Page-level text extractions

==============================

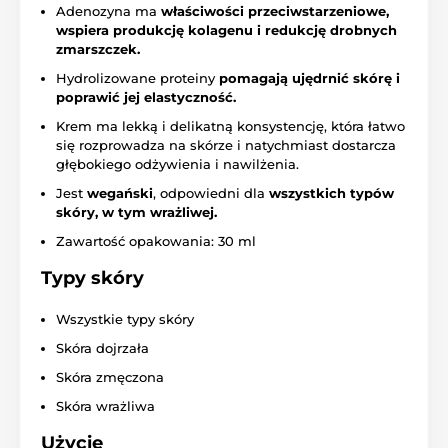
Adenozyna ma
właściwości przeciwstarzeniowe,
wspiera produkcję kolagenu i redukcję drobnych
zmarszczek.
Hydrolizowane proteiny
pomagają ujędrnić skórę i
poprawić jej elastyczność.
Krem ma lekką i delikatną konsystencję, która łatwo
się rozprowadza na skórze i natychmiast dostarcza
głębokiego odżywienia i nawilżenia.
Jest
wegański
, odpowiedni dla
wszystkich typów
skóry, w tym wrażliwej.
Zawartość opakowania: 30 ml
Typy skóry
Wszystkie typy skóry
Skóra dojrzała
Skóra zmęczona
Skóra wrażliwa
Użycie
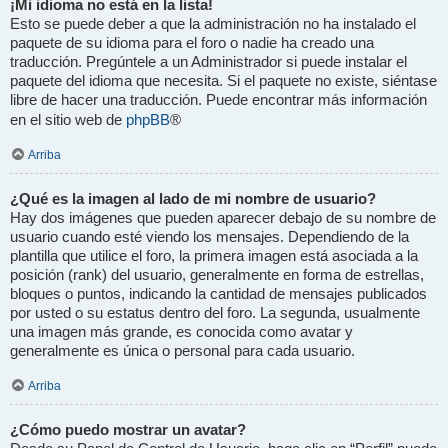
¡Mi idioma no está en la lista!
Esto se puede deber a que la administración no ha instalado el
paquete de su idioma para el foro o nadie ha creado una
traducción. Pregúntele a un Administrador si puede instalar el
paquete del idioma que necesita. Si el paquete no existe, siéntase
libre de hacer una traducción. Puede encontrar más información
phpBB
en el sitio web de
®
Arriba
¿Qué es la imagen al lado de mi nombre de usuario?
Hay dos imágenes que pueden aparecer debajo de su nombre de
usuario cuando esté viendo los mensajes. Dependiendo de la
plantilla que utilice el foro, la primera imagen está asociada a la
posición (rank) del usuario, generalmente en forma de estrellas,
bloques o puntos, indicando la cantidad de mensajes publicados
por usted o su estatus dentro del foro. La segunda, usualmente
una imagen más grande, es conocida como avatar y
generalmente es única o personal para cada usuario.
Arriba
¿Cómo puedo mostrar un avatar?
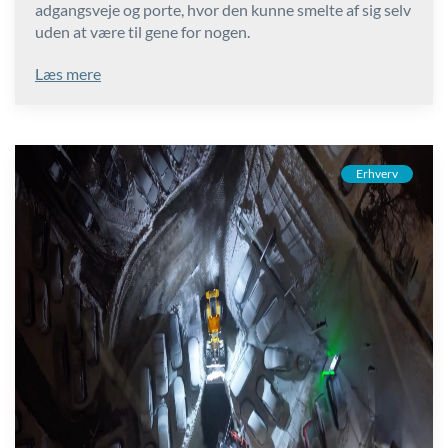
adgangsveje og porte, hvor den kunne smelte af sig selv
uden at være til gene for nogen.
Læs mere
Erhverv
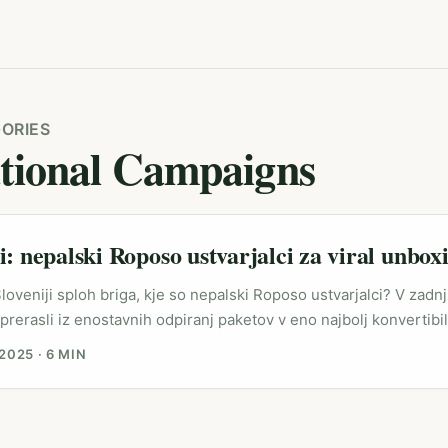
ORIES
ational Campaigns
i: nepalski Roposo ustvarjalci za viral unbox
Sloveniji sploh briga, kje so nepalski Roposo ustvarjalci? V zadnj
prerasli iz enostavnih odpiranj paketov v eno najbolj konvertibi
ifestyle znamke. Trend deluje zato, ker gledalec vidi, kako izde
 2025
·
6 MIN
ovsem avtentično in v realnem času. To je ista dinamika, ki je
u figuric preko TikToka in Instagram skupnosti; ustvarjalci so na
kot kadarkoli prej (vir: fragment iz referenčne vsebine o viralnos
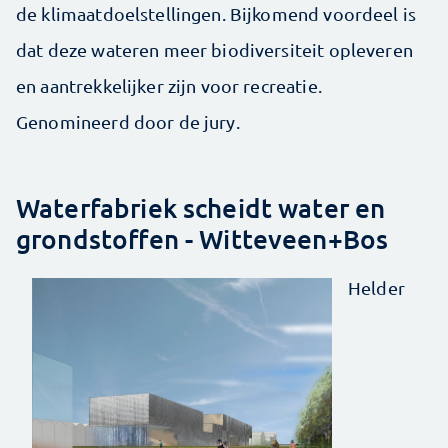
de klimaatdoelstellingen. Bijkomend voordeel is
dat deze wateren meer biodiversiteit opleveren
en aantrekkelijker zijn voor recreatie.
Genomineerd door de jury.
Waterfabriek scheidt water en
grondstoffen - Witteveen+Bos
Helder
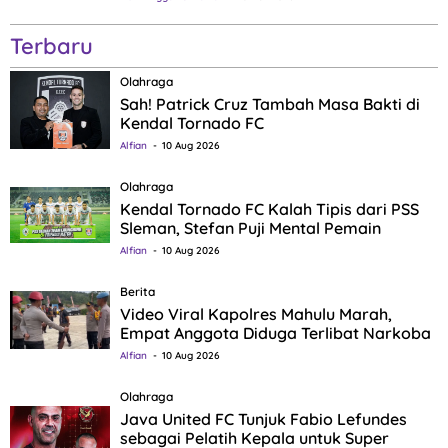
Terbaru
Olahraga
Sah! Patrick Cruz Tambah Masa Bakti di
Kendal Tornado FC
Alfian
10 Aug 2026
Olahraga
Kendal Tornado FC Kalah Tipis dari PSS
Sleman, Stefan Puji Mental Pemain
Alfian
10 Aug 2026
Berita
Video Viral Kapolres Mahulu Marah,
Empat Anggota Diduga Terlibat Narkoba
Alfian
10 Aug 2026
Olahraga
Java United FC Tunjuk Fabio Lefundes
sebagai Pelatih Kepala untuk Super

==============================

== YOUR GOAL ==
An exact copy of the data is required, with the pictures excluded.

== SOLUTION BELOW ==
Adenozyna ma
właściwości przeciwstarzeniowe,
wspiera produkcję kolagenu i redukcję drobnych
zmarszczek.
Hydrolizowane proteiny
pomagają ujędrnić skórę i
poprawić jej elastyczność.
Krem ma lekką i delikatną konsystencję, która łatwo
się rozprowadza na skórze i natychmiast dostarcza
głębokiego odżywienia i nawilżenia.
Jest
wegański
, odpowiedni dla
wszystkich typów
skóry, w tym wrażliwej.
Zawartość opakowania: 30 ml
Typy skóry
Wszystkie typy skóry
Skóra dojrzała
Skóra zmęczona
Skóra wrażliwa
Użycie
¡Mi idioma no está en la lista!
Esto se puede deber a que la administración no ha instalado el
paquete de su idioma para el foro o nadie ha creado una
traducción. Pregúntele a un Administrador si puede instalar el
paquete del idioma que necesita. Si el paquete no existe, siéntase
libre de hacer una traducción. Puede encontrar más información
phpBB
en el sitio web de
®
Arriba
¿Qué es la imagen al lado de mi nombre de usuario?
Hay dos imágenes que pueden aparecer debajo de su nombre de
usuario cuando esté viendo los mensajes. Dependiendo de la
plantilla que utilice el foro, la primera imagen está asociada a la
posición (rank) del usuario, generalmente en forma de estrellas,
bloques o puntos, indicando la cantidad de mensajes publicados
por usted o su estatus dentro del foro. La segunda, usualmente
una imagen más grande, es conocida como avatar y
generalmente es única o personal para cada usuario.
Arriba
¿Cómo puedo mostrar un avatar?
adgangsveje og porte, hvor den kunne smelte af sig selv
uden at være til gene for nogen.
Læs mere
Erhverv
ORIES
ational Campaigns
i: nepalski Roposo ustvarjalci za viral unbox
Sloveniji sploh briga, kje so nepalski Roposo ustvarjalci? V zadnj
prerasli iz enostavnih odpiranj paketov v eno najbolj konvertibi
ifestyle znamke. Trend deluje zato, ker gledalec vidi, kako izde
 2025
·
6 MIN
ovsem avtentično in v realnem času. To je ista dinamika, ki je
u figuric preko TikToka in Instagram skupnosti; ustvarjalci so na
kot kadarkoli prej (vir: fragment iz referenčne vsebine o viralnos
de klimaatdoelstellingen. Bijkomend voordeel is
dat deze wateren meer biodiversiteit opleveren
en aantrekkelijker zijn voor recreatie.
Genomineerd door de jury.
Waterfabriek scheidt water en
grondstoffen - Witteveen+Bos
Helder
Terbaru
Olahraga
Sah! Patrick Cruz Tambah Masa Bakti di
Kendal Tornado FC
Alfian
10 Aug 2026
Olahraga
Kendal Tornado FC Kalah Tipis dari PSS
Sleman, Stefan Puji Mental Pemain
Alfian
10 Aug 2026
Berita
Video Viral Kapolres Mahulu Marah,
Empat Anggota Diduga Terlibat Narkoba
Alfian
10 Aug 2026
Olahraga
Java United FC Tunjuk Fabio Lefundes
sebagai Pelatih Kepala untuk Super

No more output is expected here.